◆ TASK DIRECTIONS ◆
Where the material below has a line containing "Адміністрація", start repeating exactly, and keep going through the line containing "Набір гравців", with no other lines.

= = = = =

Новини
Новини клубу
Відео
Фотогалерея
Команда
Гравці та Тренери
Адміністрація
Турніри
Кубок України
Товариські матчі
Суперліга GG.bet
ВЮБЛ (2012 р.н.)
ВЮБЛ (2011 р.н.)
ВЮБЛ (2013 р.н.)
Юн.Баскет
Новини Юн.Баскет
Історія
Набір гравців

= = = = =

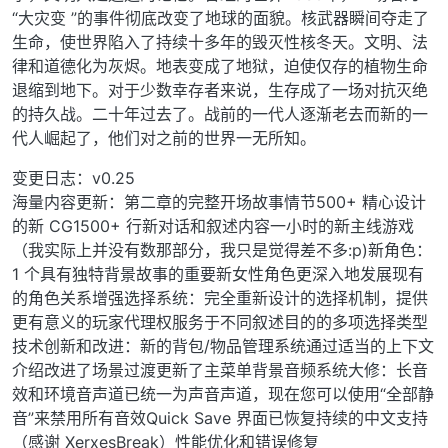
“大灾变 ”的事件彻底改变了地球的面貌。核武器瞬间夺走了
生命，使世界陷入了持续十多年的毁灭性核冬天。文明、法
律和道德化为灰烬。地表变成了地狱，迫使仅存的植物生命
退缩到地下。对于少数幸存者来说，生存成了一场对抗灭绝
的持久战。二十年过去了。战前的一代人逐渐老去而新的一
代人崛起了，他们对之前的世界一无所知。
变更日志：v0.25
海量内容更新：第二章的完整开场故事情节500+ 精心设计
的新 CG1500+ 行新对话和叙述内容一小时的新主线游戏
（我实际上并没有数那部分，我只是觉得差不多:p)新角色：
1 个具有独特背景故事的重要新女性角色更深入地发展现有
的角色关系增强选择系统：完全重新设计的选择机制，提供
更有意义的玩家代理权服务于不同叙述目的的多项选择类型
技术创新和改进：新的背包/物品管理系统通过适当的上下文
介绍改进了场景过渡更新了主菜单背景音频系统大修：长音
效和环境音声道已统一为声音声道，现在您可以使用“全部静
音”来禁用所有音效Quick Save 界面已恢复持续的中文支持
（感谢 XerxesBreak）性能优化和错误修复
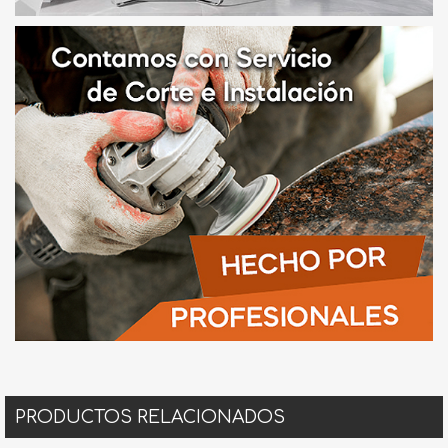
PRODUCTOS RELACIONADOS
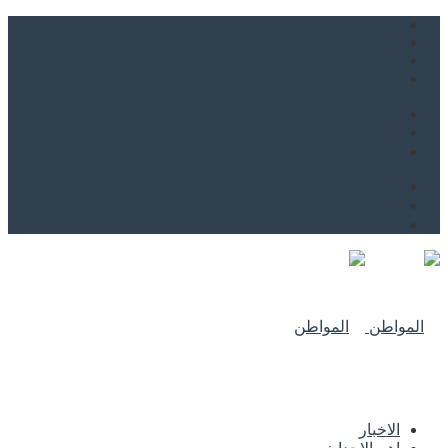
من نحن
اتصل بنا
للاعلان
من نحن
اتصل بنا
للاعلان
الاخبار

= = = = =

◆ TASK OUTPUT ◆
Адміністрація
Турніри
Кубок України
Товариські матчі
Суперліга GG.bet
ВЮБЛ (2012 р.н.)
ВЮБЛ (2011 р.н.)
ВЮБЛ (2013 р.н.)
Юн.Баскет
Новини Юн.Баскет
Історія
Набір гравців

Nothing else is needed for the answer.